## ASSIGNMENT
Only one number is wanted here: how many lines of the data hold "APERTURE".

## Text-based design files
+++++

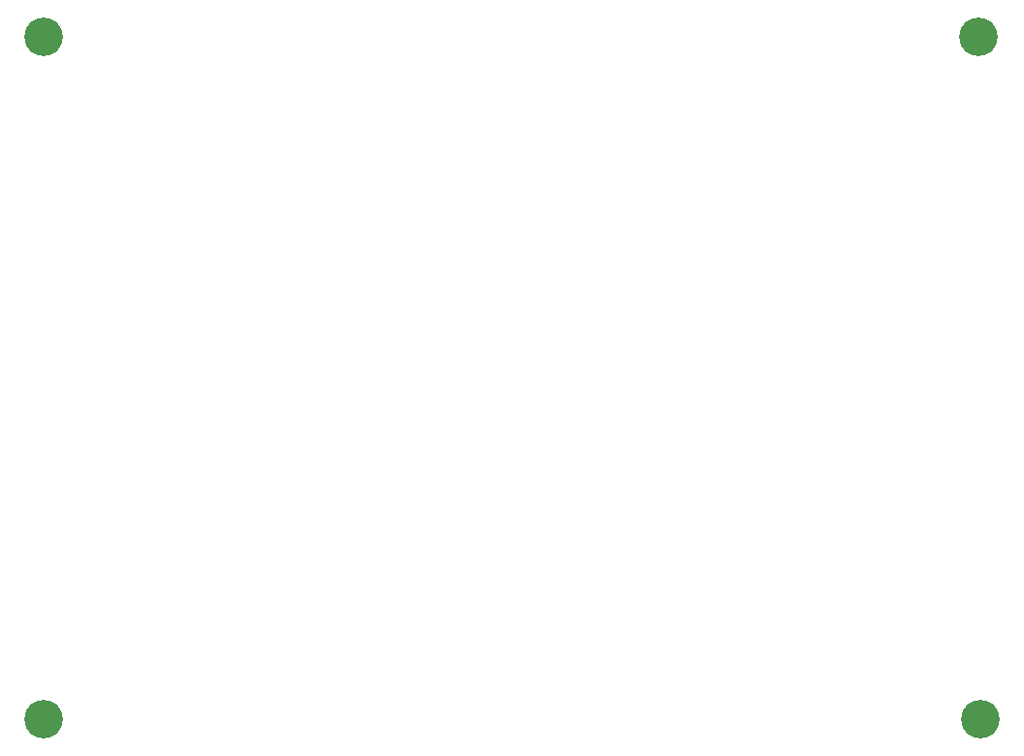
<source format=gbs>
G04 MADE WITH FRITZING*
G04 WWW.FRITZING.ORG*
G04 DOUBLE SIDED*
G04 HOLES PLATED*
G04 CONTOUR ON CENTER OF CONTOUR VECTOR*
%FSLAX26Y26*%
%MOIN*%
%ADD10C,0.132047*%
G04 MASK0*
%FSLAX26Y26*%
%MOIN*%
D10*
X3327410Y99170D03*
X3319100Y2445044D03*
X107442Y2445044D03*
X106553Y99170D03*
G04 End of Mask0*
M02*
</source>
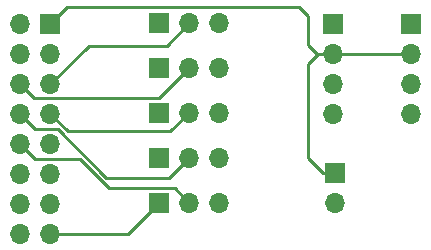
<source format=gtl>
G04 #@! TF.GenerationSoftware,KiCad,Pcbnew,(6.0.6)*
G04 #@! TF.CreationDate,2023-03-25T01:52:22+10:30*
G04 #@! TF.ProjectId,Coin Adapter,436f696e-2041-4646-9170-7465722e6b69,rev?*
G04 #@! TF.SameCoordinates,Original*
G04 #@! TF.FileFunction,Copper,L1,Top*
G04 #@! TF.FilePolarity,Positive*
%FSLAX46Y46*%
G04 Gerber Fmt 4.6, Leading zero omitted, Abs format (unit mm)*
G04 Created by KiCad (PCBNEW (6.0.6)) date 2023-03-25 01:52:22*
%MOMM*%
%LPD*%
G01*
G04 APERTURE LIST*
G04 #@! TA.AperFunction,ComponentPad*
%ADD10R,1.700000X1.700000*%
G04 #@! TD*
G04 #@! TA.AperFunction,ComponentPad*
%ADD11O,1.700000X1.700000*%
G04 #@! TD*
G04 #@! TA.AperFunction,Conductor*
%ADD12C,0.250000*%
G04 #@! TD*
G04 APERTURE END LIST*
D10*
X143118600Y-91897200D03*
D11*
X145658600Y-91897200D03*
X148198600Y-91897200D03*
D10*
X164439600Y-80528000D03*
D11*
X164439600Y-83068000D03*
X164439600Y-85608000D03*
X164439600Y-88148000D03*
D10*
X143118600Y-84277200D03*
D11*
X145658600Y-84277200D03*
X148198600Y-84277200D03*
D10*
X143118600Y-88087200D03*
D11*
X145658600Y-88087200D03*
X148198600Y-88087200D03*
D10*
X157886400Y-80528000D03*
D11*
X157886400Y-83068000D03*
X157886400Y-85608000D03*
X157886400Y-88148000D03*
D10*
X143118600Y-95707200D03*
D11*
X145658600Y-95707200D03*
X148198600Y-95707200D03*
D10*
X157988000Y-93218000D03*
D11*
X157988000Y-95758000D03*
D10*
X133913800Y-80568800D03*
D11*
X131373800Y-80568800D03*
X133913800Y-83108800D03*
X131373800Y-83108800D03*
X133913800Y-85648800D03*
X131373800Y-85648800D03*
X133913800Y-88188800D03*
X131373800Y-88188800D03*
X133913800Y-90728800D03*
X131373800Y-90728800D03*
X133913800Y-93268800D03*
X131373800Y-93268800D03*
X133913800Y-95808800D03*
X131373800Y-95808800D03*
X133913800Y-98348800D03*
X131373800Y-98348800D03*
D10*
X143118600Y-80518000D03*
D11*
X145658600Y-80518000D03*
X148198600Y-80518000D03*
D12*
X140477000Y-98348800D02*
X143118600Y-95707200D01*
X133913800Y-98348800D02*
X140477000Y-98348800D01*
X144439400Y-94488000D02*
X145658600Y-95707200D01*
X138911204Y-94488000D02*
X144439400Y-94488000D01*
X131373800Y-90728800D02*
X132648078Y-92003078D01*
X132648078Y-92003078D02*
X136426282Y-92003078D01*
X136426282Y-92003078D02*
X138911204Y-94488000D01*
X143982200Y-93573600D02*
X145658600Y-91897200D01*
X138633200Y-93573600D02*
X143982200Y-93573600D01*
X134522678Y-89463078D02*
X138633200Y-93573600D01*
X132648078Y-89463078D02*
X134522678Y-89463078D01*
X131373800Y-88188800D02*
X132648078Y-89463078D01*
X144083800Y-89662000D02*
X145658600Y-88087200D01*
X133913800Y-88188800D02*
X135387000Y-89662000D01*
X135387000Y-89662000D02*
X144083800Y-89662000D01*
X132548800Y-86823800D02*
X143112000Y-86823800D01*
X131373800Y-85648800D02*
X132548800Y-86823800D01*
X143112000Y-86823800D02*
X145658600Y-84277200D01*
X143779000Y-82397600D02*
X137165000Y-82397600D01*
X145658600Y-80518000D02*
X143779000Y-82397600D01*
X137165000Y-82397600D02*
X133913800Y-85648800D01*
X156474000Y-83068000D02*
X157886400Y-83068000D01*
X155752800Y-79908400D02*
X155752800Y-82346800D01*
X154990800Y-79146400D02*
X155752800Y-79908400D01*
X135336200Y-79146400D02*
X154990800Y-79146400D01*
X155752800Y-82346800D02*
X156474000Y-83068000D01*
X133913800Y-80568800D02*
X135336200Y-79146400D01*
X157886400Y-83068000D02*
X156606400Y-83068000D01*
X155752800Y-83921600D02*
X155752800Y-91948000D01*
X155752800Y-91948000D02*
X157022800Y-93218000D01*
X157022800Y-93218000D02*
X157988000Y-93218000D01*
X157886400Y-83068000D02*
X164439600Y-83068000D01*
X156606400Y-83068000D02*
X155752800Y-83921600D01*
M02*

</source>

+++++

## REPLY TO THE EXERCISE
2